In a 4.25 N.Y. Times interview with Jodie Foster, Frank Bruni observes that Money Monster, her fourth directed film following Little Man Tate, Home For The Holidays and The Beaver, “is by far the most ambitious — a New York City thriller with SWAT teams, explosives, George Clooney and Julia Roberts.”
The other day I wrote that “if I was lord and dictator of The Nice Guys, I wouldn’t allow face-punching.” And if I was lord and dictator of Money Monster, I would definitely prohibit SWAT teams and explosives.
I realize that it’s about a hostage situation, and that Jack O’Connell‘s Kyle Budwell, a frenzied guy who’s lost everything, is holding a gun on Clooney’s Lee Gates, and that the rote thing would be for the SWAT guys to aim their weapons and pick him off if possible. But how sick are you of SWAT teams? How sick to death are you of movie explosions? I know this sounds silly, but what if Foster and the Money Monster writers were to respond to this dicey situation in a somewhat different way? Not just tactically but dramatically, I mean.
What if a TV station security guy or a detective from a nearby precinct were to say to everyone, “Look, can we break precedent for once and not send in the SWAT team? Yes, we’ve got a loose cannon threatening a guy but let’s tone it down. Let’s use our heads and figure this guy out and play it one soft step at a time.” I would melt in my seat if Money Monster did that. “Thank you, Jodie!,” I would shout from my tenth-row-seat.

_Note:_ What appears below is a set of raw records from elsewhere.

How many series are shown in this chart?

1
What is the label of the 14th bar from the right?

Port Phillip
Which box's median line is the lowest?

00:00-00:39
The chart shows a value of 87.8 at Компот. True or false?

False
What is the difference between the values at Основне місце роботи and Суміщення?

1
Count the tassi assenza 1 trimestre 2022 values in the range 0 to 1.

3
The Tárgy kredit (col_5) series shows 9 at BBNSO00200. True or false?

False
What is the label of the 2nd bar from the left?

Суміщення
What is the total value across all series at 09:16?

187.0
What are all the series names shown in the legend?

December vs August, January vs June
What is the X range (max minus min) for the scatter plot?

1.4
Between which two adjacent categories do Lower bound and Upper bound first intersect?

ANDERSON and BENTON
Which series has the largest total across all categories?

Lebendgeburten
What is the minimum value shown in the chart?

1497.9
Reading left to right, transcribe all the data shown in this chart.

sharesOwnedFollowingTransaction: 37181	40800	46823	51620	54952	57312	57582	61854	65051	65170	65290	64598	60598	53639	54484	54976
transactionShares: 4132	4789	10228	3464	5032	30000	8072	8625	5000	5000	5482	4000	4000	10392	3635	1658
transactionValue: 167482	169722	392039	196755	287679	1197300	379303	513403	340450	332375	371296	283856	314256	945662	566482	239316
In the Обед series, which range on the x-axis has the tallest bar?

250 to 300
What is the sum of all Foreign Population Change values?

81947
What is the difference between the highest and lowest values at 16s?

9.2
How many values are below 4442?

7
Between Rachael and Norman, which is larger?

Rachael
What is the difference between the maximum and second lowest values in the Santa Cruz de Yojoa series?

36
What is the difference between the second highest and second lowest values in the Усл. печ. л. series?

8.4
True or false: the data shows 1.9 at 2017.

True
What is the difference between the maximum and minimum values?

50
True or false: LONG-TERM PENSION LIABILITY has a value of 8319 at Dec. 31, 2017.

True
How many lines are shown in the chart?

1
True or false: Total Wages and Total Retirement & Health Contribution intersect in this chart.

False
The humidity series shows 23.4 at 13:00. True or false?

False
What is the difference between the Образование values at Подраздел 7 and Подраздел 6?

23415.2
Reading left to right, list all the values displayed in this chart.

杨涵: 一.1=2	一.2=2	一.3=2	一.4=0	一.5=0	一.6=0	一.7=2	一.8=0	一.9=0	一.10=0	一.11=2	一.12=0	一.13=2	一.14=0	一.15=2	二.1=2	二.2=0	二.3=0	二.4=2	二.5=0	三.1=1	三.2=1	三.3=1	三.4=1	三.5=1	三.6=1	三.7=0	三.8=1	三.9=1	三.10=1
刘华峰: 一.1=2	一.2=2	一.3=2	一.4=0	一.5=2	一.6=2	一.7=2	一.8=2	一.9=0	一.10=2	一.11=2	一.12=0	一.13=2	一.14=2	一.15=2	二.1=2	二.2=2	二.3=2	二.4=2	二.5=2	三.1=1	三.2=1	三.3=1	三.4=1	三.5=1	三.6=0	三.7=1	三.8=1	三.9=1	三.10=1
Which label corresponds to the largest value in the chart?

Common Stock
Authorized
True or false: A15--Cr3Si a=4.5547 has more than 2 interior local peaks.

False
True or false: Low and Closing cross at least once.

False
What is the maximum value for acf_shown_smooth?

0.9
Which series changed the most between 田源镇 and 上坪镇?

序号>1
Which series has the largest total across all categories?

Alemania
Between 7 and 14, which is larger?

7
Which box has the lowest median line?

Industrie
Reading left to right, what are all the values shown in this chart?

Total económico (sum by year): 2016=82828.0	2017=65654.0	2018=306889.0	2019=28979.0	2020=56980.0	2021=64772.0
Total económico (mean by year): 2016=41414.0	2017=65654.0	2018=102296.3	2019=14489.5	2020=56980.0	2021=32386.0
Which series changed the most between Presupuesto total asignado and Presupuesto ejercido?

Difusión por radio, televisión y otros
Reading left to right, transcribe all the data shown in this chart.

Robert Towne went a little bit in this direction when he did an uncredited rewrite of 8 Million Ways to Die (’86), which was director Hal Ashby‘s last film. According to Ashby biographer Christopher Beach, Towne wrote a scene in which Jeff Bridges‘ Matt Scudder shoots a suspect who’s just hit a policeman with an unlikely weapon — a rocking chair. Ashby changed the weapon from a rocking chair to a baseball bat. Towne was furious at Ashby for doing so, and they were never entirely cordial after that.
Bottom line: Either you’re the kind of filmmaker who understands that rocking chairs are far more interesting, or you’re not. Either you get that people are sick of baseball bats, or you don’t.